◆ What you should do
Images in the data are to be skipped, while every line is restated exactly as written.

◆ Dataset records

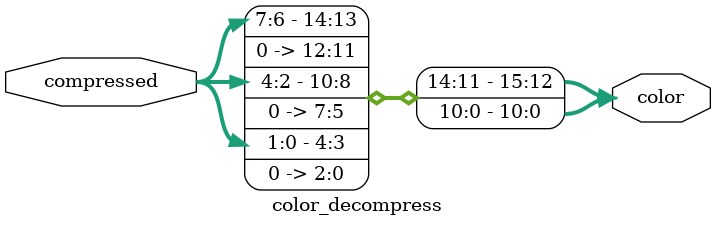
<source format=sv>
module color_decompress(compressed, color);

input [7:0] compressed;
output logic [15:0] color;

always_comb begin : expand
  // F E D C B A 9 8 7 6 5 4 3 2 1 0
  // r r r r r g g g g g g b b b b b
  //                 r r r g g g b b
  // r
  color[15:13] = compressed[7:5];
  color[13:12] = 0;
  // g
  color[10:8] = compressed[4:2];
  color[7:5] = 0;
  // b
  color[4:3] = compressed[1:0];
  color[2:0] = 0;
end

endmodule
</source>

◆ Answer box
<source format=sv>
module color_decompress(compressed, color);

input [7:0] compressed;
output logic [15:0] color;

always_comb begin : expand
  // F E D C B A 9 8 7 6 5 4 3 2 1 0
  // r r r r r g g g g g g b b b b b
  //                 r r r g g g b b
  // r
  color[15:13] = compressed[7:5];
  color[13:12] = 0;
  // g
  color[10:8] = compressed[4:2];
  color[7:5] = 0;
  // b
  color[4:3] = compressed[1:0];
  color[2:0] = 0;
end

endmodule
</source>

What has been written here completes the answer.